LA SPARTIZIONE DELL’UCRAINA È UN COMPROMESSO ONOREVOLE

Più che nella presa della Crimea, il superamento dell’unità territoriale dell’Ucraina va ricercato nella fine degli equilibri delle relazioni internazionali unipolari. L’unità territoriale è solo un espediente, la scusa che da sempre i grandi paesi cercano per dare una spallata a situazioni ritenute non più ottimali. La fine dell’Unione sovietica è stata troppo accelerata, quindi atipica negli svolgimenti normali della storia, lasciando dietro di se troppe situazioni non chiare. Era inevitabile che prima o poi qualcosa dovesse muoversi e non poteva che accadere nelle zone di confine, nei territori che da secoli passano da uno stato a un altro. È toccato all’Ucraina perché è un paese spaccato in due tra cittadini di nazionalità russa e cittadini ucraini anche se tutti slavi e tutti ortodossi della stessa chiesa che riconosce come leader il Patriarca di Mosca. Se la forzatura di piazza Maidan contro il Premier legittimamente eletto, Victor Yanukovich (un tipino pare molto corrotto), non fosse arrivata fino alla forzatura di rifiutare la mediazione, con tanto di offerta di nuove elezioni a breve, e non avesse di fatto messo fuori gioco il Partito delle Regioni russofono, il caos ucraino avrebbe galleggiato ancora un poco sotto traccia. Ma, prima o poi, era destinato comunque a esplodere, perché la Russia di Vladimir Putin, in questo sostenuta dalle altri grandi repubbliche ex sovietiche come il Kazakistan, considerava chiuso il ciclo di espansione ad est della Nato, degli interessi Usa e di quelli europei. Un’Ucraina autonoma politicamente e rivolta a occidente non era pensabile per Mosca che del nuovo schema di gioco del regionalismo non multipolare è un campione in fieri almeno quanto la Cina. Le due superpotenze nucleari, energetiche ed economiche hanno il comune interesse di ridefinire il campo di gioco di Washington, di dimostrare che in Africa, in Asia, nel Golfo e perfino in America Latina il calcio si è fatto totale.

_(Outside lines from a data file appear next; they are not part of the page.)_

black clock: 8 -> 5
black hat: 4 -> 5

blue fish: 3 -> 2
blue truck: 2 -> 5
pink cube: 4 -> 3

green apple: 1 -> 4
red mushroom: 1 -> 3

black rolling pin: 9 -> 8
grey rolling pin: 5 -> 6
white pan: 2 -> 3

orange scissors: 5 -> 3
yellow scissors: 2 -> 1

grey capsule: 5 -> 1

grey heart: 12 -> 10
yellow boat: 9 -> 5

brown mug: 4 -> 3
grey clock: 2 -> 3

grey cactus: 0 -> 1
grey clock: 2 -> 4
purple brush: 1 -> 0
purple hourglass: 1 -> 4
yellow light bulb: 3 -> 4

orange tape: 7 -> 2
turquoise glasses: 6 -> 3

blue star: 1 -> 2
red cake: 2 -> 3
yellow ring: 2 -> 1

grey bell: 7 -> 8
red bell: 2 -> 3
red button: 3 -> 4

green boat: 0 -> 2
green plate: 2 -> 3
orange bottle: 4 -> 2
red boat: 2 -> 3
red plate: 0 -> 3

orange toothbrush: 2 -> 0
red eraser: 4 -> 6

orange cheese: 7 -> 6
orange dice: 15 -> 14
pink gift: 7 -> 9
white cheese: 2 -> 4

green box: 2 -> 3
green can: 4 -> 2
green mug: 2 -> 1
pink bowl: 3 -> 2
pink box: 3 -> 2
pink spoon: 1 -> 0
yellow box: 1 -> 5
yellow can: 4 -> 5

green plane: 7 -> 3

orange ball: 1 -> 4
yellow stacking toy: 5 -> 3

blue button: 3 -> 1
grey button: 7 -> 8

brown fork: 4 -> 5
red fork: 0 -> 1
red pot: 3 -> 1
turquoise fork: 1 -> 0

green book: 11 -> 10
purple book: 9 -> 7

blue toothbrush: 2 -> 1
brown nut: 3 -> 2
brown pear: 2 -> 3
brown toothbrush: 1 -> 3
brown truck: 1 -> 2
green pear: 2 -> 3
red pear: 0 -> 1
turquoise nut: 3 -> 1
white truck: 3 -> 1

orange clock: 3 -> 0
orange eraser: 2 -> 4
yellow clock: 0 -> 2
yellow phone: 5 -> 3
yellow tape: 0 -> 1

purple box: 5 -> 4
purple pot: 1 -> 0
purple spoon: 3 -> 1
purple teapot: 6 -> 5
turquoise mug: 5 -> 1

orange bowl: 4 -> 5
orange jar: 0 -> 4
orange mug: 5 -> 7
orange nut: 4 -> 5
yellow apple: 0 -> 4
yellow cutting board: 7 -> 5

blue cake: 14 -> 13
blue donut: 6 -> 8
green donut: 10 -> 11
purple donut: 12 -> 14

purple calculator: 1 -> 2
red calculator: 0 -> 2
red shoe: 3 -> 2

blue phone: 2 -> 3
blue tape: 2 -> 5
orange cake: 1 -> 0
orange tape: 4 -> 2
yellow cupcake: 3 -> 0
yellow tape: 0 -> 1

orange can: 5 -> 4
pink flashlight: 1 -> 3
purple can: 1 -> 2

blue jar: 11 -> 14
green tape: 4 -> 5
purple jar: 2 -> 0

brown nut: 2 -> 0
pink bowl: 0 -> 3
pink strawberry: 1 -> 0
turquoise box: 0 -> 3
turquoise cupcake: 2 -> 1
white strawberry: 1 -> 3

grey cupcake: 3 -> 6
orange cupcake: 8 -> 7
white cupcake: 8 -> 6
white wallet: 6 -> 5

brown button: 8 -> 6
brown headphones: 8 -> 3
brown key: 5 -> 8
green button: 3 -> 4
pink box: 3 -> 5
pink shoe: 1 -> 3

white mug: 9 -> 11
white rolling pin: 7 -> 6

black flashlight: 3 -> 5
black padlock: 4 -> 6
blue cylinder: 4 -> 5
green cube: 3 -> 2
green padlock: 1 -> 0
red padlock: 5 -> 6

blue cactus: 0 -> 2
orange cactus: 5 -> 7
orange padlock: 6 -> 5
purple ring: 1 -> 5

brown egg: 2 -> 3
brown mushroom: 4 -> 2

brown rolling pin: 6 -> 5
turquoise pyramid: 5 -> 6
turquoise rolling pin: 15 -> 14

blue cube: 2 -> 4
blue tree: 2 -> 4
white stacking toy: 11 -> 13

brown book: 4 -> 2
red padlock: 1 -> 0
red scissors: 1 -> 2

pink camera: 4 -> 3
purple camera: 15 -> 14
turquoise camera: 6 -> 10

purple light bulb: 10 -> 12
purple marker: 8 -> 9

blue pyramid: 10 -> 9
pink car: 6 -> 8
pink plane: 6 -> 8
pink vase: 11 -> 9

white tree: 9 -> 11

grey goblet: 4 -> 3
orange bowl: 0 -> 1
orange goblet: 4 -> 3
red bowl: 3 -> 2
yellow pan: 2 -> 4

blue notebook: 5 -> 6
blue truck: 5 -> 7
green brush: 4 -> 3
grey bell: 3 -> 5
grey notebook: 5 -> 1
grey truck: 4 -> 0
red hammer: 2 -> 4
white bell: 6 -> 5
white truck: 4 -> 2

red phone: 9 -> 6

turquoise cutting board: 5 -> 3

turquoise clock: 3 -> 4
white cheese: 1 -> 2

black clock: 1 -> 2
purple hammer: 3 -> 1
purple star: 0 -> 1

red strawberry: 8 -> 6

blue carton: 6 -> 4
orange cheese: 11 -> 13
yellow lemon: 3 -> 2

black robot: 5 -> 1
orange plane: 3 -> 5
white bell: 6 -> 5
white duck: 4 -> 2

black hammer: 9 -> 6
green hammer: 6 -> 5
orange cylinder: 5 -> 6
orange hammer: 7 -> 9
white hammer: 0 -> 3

Impossibile, anche inasprendo le sanzioni, quindi innescando un meccanismo pericoloso più di tutti per le economie europee più fragili e con la disoccupazione galoppante, pensare che Putin arretri prima di aver ottenuto uno status tipo Kossovo o Bosnia in Ucraina dell’est. Si mostra tranquillo e cerca nuovi fornitori: la scorsa settimana ha siglato accordi a Mosca con il presidente del Sudafrica per rimpiazzare parte delle forniture alimentari già europee mentre con la Cina gli accordi energetici sono in piena evoluzione. Eppoi Putin sa bene che l’Europa non può permettersi una lunga guerra a ridosso della sua parte geografica più dinamica economicamente come la Polonia o la Slovacchia. Parafrasando Nelson Mandela: «L’Europa non può vincere una guerra ma può vincere un’elezione». Nel senso che può giungere a un compromesso onorevole: accettare la spartizione dell’Ucraina agganciando l’ovest a Bruxelles e lasciando l’est a Mosca.